Talked with our MC about it and she kind of suggested we NOT tell, that no matter what the OW is doing it is the responsibility of the husband to do what is right - without a "heads up".
While this is true, I still don't feel totally comfortable with it. The MC said, for example, in her profession part of patient confidentiality means that if they have a patient who is HIV positive and admits to having unprotected sex with someone, they can't reveal that info. The expectation is, the person having sex with them knows the inherent risk in having unprotected sex, and so shoulders the burden of responsibility for themselves. While I see this, if I knew of this situation (not as a a health care prof) I would TELL TELL TELL!!!
I even said, you know it's possible that nothing will ever be done, that the OW will never decide to make a move or whatever, or that if she does the husband will do the right thing and let her no she is out of line, then tell his wife. (Like I told my hu
BUT, I just can't help thinking, "what if someone saw things happening with the OW and my H like this?" (he admits he got the "feeling" from her immediately after meeting her that she was available if he wanted) That from the time we met them in May, while she was sitting in the bleachers with me while our spouses coached, and riding with me to games, and talking about my daughter with me, and texting with me, that she "let him know" she was interested from the very beginning.

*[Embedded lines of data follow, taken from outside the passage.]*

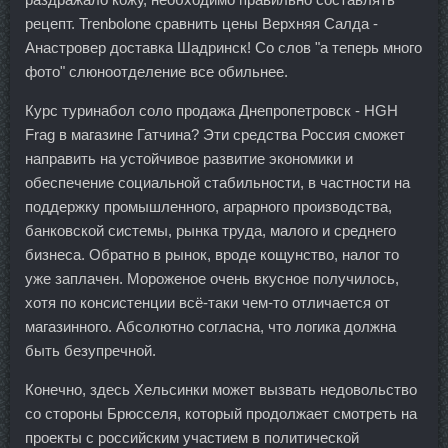
рецепт. Trenbolone сравнить цены Верхняя Салда -
Анастровер доставка Шадринск! Со слов "а теперь много
фото" слюноотделение все обильнее.
Курс туринабол соло продажа Днепропетровск - HGH
Frag в магазине Гатчина? Эти средства Россия сможет
направить на устойчивое развитие экономики и
обеспечение социальной стабильности, в частности на
поддержку промышленного, аграрного производства,
банковской системы, рынка труда, малого и среднего
бизнеса. Обратно в рынок, вроде кощунство, налог то
уже заплачен. Мороженое очень вкусное получилось,
хотя по консистенции всё-таки чем-то отличается от
магазинного. Абсолютно согласна, что логика должна
быть безупречной.
Конечно, здесь Хельсинки может вызвать недовольство
со стороны Брюсселя, который продолжает смотреть на
проекты с российским участием в политической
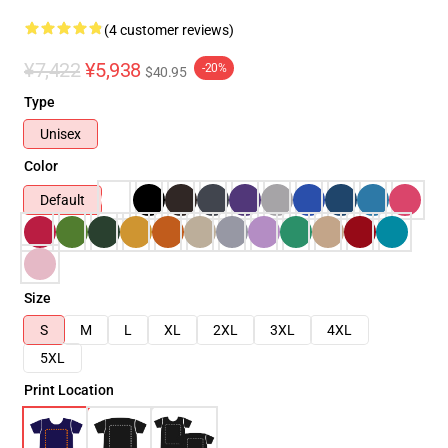
(4 customer reviews)
¥7,422
¥5,938
-20%
$40.95
Type
Unisex
Color
Default
Size
S
M
L
XL
2XL
3XL
4XL
5XL
Print Location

He said he really didn't see it for what it was at the time because 1. she was in a lesbian relationship, and 2. he just didn't think about things becoming real. If someone around new about her past behavior, and told me, I know I wouldn't have thought my husband would EVER do anything, even if she threw herself at him! BUT, I might have trusted my spidey sense when I had that feeling at the VERY beginning of the EA, and could have splashed some cold water on him before things really happened.
I told the MC, that yes, people are responsible for their own actions, and they should understand the dangers, and what is right and wrong, sure. But if I see someone ready to walk out on ice, and I know it might too thin, don't I tell them? If someone is getting ready to go swimming, and I know there have been sharks spotted in the area, don't I say something?
That's how I feel about this. There might not be anything going on now, and maybe nothing ever would have. But don't you warn someone of "possible" danger?
I'm starting to think that an anonymous text or letter is the way to go. I'm not usually the "anonymous" type of person. If I have something to say, I take ownership. In this case, I do want to warn them, but I just DON"T want to deal with any MORE right now.